Graves' disease may be treated with the thioamide drugs propylthiouracil, carbimazole, methimazole, or rarely with Lugol's solution. Hyperthyroidism as well as thyroid tumors may be treated with radioactive iodine.
Percutaneous Ethanol Injections, PEI, for therapy of recurrent thyroid cysts, and metastatic thyroid cancer lymph nodes, as an alternative to the usual surgical method.
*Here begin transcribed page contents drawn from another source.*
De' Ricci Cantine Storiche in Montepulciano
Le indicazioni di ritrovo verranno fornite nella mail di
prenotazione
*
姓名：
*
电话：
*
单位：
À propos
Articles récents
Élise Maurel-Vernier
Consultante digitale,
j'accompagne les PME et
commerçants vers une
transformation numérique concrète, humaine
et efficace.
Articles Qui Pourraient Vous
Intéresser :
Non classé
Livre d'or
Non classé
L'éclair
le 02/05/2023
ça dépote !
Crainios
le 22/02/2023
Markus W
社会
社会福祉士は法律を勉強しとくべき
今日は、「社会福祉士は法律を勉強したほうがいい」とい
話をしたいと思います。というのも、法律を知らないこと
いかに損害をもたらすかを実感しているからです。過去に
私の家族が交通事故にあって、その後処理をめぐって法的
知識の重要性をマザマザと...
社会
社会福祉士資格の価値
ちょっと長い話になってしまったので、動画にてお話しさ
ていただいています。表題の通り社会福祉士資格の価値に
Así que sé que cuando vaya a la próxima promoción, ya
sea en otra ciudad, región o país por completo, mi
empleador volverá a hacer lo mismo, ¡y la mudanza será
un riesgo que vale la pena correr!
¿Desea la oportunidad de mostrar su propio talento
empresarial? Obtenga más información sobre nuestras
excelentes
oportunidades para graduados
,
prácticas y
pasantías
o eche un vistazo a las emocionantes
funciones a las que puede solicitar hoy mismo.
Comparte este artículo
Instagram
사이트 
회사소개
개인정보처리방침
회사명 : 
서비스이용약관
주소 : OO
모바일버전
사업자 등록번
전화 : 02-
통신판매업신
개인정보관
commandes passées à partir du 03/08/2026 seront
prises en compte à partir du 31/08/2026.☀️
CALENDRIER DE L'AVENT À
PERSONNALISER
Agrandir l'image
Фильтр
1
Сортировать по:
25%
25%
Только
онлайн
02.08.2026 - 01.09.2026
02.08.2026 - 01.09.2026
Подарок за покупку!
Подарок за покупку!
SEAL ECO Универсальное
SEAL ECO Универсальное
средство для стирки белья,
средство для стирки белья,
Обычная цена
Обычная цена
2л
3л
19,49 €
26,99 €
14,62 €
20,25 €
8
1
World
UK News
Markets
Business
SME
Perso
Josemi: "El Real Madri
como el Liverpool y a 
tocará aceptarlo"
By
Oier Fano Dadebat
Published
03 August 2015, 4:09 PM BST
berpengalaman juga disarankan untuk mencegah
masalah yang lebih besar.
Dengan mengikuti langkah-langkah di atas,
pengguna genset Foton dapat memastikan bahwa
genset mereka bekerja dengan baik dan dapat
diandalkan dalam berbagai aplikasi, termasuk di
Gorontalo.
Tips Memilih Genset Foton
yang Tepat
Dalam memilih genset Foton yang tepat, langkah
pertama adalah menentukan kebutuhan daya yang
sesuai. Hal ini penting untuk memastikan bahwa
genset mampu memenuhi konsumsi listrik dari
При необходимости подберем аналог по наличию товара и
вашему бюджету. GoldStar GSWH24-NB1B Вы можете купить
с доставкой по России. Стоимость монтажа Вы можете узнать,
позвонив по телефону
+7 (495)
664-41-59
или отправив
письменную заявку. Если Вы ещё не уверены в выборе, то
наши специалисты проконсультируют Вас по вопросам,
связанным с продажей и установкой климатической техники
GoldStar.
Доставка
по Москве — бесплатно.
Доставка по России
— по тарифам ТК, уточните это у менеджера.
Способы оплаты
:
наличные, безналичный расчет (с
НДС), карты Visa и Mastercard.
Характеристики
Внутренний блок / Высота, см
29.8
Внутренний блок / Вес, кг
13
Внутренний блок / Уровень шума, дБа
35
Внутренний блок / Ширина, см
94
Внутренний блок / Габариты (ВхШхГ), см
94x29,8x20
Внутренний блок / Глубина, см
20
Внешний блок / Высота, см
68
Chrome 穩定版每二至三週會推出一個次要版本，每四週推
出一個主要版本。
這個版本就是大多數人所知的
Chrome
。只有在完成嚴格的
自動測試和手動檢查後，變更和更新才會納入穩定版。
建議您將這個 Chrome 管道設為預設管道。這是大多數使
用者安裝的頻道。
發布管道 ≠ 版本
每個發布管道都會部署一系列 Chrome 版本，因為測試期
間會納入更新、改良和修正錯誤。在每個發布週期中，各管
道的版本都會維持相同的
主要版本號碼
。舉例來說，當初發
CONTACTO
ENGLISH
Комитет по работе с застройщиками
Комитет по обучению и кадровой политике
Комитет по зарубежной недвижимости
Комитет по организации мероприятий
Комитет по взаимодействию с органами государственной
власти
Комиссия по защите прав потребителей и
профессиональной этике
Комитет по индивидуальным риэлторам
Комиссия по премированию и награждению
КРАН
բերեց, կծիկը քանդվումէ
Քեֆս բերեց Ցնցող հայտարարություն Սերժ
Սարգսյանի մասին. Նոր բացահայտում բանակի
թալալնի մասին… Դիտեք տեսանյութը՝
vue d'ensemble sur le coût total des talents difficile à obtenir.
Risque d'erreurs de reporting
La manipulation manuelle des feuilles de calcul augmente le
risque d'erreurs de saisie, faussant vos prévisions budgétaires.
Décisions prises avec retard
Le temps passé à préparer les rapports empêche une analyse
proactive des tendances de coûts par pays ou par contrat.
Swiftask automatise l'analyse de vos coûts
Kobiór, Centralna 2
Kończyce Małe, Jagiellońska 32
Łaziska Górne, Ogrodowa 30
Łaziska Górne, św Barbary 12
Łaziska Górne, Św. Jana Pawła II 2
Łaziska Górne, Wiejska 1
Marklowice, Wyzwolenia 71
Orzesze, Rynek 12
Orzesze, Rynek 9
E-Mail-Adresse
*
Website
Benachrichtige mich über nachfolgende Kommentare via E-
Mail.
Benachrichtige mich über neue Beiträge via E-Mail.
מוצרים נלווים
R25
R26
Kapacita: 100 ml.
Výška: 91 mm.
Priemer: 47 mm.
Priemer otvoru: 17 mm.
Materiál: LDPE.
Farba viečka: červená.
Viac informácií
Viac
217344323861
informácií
Thyroid surgery is performed for a variety of reasons. A nodule, or lobe, of the thyroid is sometimes removed for biopsy or for the presence of an autonomously functioning thyroid adenoma causing hyperthyroidism. A large majority of the thyroid may be removed, a subtotal thyroidectomy, to treat the hyperthyroidism of Graves' disease, or to remove a goiter that is unsightly or impinges on vital structures. A complete thyroidectomy of the entire thyroid, including associated lymph nodes, is the preferred treatment for thyroid cancer. Removal of the bulk of the thyroid gland usually produces hypothyroidism, unless the person takes thyroid hormone replacement.
If the thyroid gland must be removed surgically, care must be taken to avoid damage to the adjacent structures of the parathyroid glands and the recurrent laryngeal nerve. Both are susceptible to accidental removal and/or injury during thyroid surgery. The parathyroid glands produce parathyroid hormone (PTH), a hormone needed to maintain adequate amounts of calcium in the blood. Removal results in hypoparathyroidism and a need for supplemental calcium and vitamin D each day. The recurrent laryngeal nerves, which run along the posterior thyroid, provide motor control for all external muscles of the larynx, except for the cricothyroid muscle. Accidental laceration of either of the two or both recurrent laryngeal nerves may cause paralysis of the vocal cords and their associated muscles, changing voice quality.
Large goiters that cause symptoms, but do not harbor cancer, after evaluation and biopsy of suspicious nodules, can be treated by an alternative therapy with radioiodine. The iodine uptake can be high in countries with iodine deficiency, but low in iodine sufficient countries. The 1999 release of rhTSH thyrogen in the United States, can boost the uptakes to 50-60% allowing the therapy with iodine 131. The gland shrinks by 50-60 percent, but can cause hypothyroidism, and rarely pain syndrome cause by radiation thyroiditis that is short lived and treated by steroids. Rare cases of Graves' disease have been reported after goiter I/131 therapy. This is still an off label use of Thyrogen, but is a very excellent alternative to surgery.
Kelp often is recommended for thyroid conditions, such as hypothyroidism and goiter, a use that is attributed partly to its high iodine content (Wurges and Frey 2004). Kelp is considered to be beneficial to the functioning of the nervous and endocrine systems, and enhance the function of the thyroid, adrenal, and pituitary glands. It is noted that the Japanese, who eat a lot of kelp, have a low rate of thyroid disease, as well as a low rate of breast cancer, heart disease, respiratory disease, arthritis, high blood pressure, and gastrointestinal ailments, which may be attributed to kelp (Wurges and Frey 2004).
The thyroid was first identified by the anatomist Thomas Wharton (whose name is also eponymized in Wharton's duct of the submandibular gland) in 1656. Thyroid hormone (or thyroxin) was identified in the nineteenth century.